┌────────

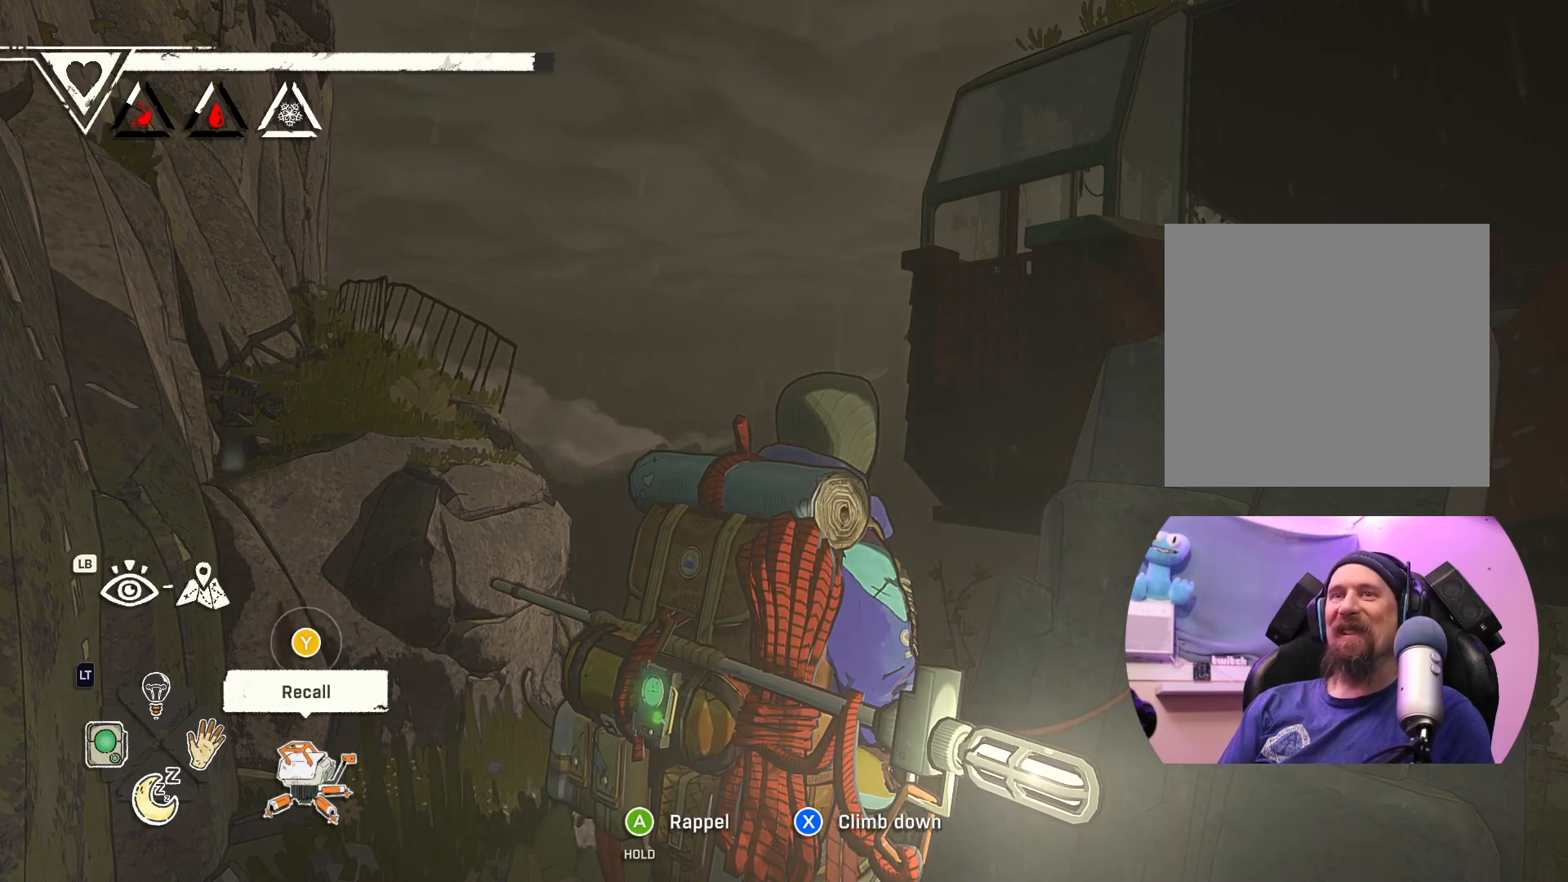
{"buttons": ["L2", "DPAD_LEFT"], "left_stick": "center", "right_stick": "center", "events": [[117, "DPAD_LEFT", "down"]]}
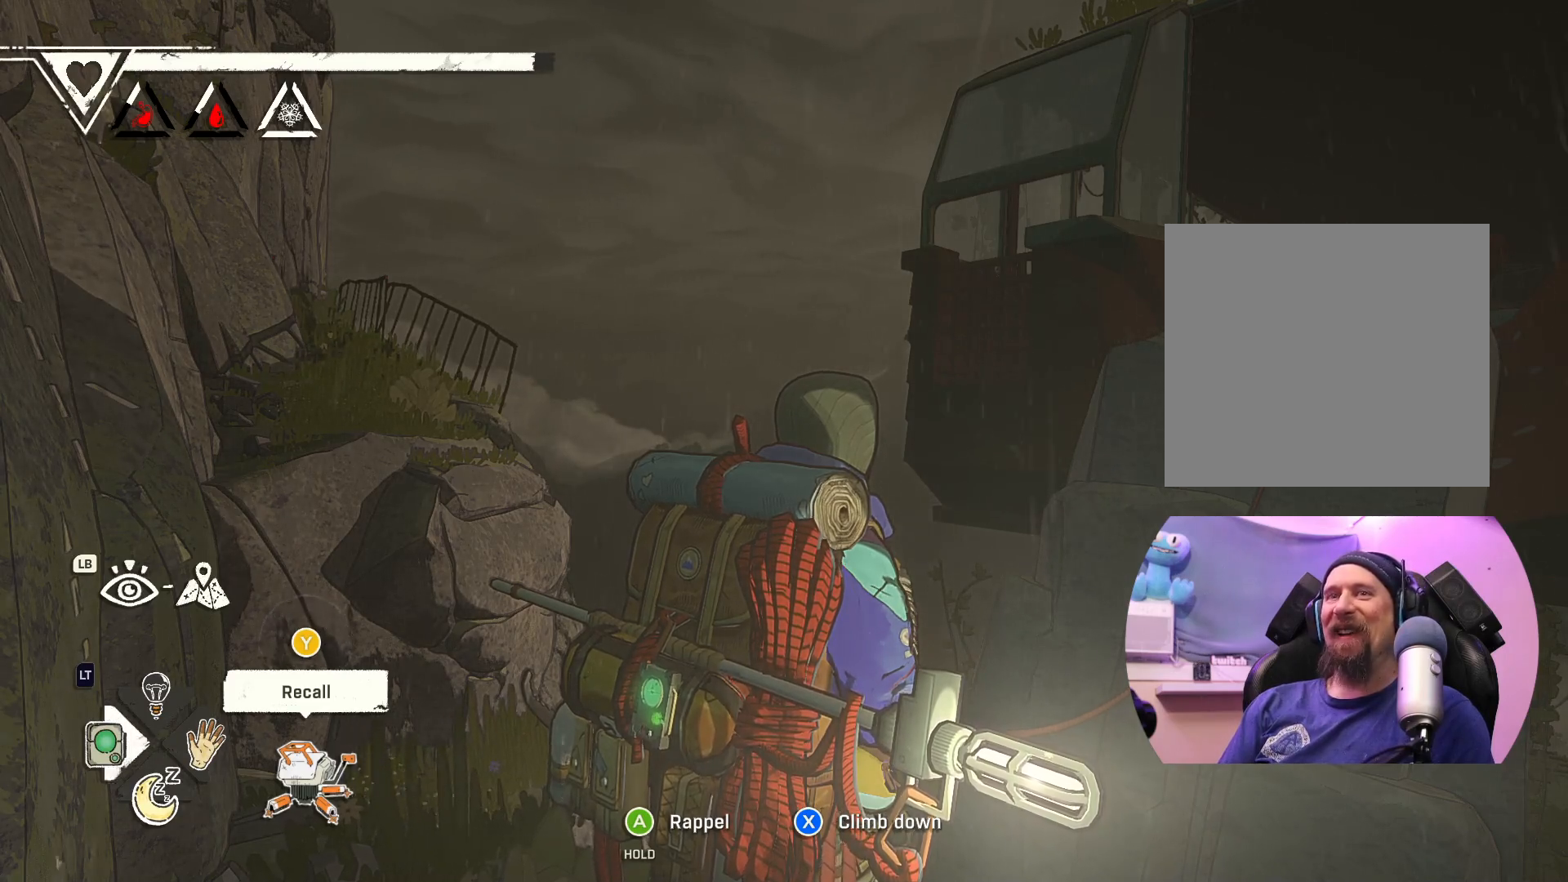
{"buttons": ["L2"], "left_stick": "center", "right_stick": "center", "events": [[433, "DPAD_LEFT", "up"]]}
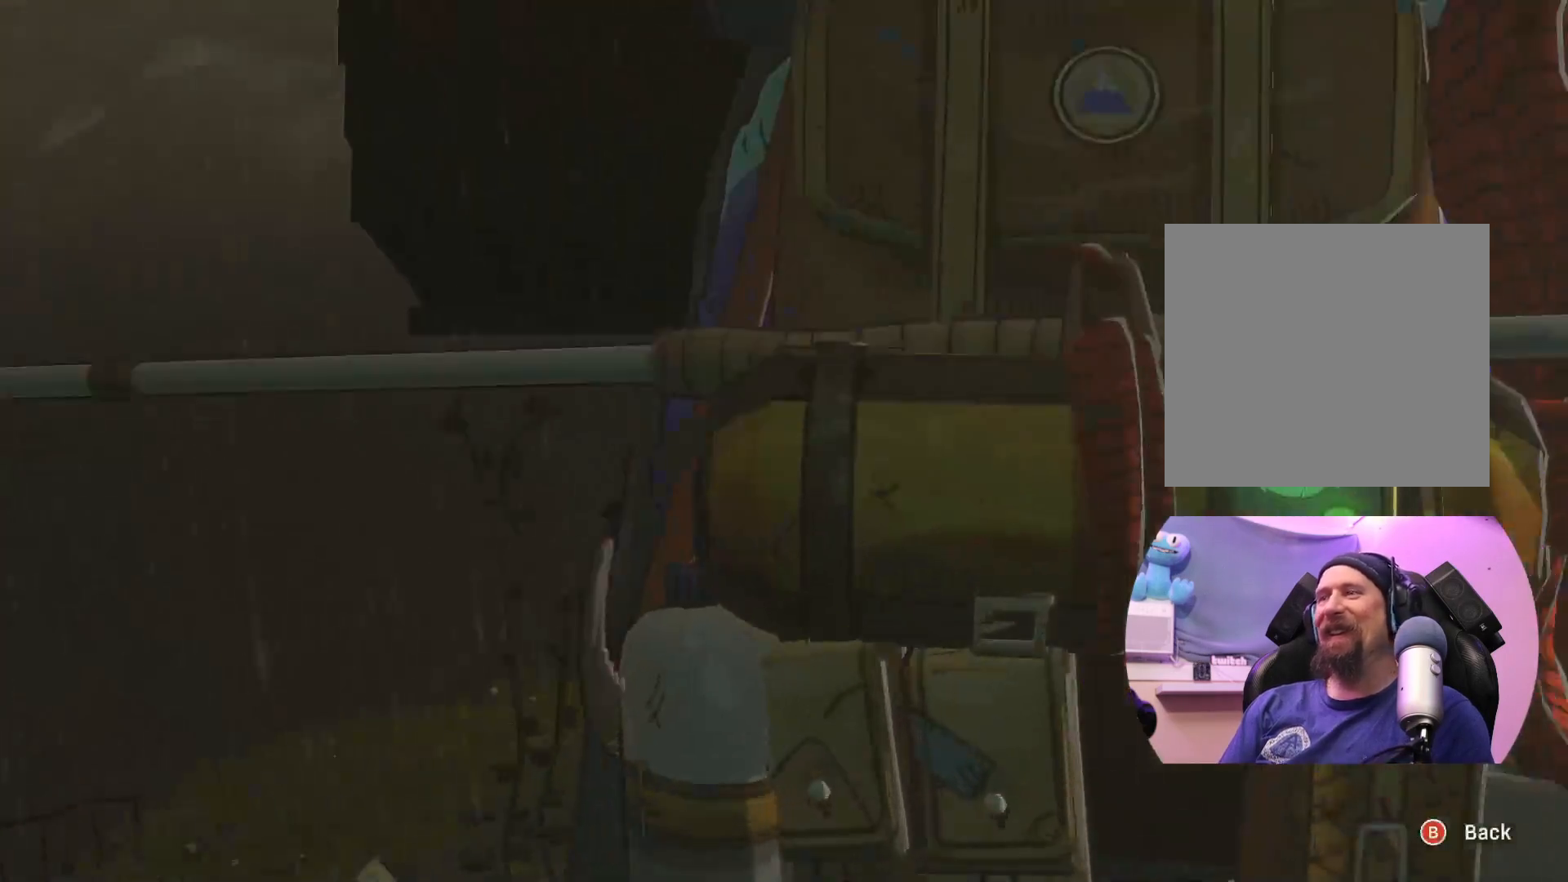
{"buttons": [], "left_stick": "center", "right_stick": "center", "events": [[33, "L2", "up"]]}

└────────

Problem to work on
Down to the last line, print the material exactly, but not its pictures.

Solution for this task
{"buttons": ["L2", "DPAD_LEFT"], "left_stick": "center", "right_stick": "center", "events": [[117, "DPAD_LEFT", "down"]]}
{"buttons": ["L2"], "left_stick": "center", "right_stick": "center", "events": [[433, "DPAD_LEFT", "up"]]}
{"buttons": [], "left_stick": "center", "right_stick": "center", "events": [[33, "L2", "up"]]}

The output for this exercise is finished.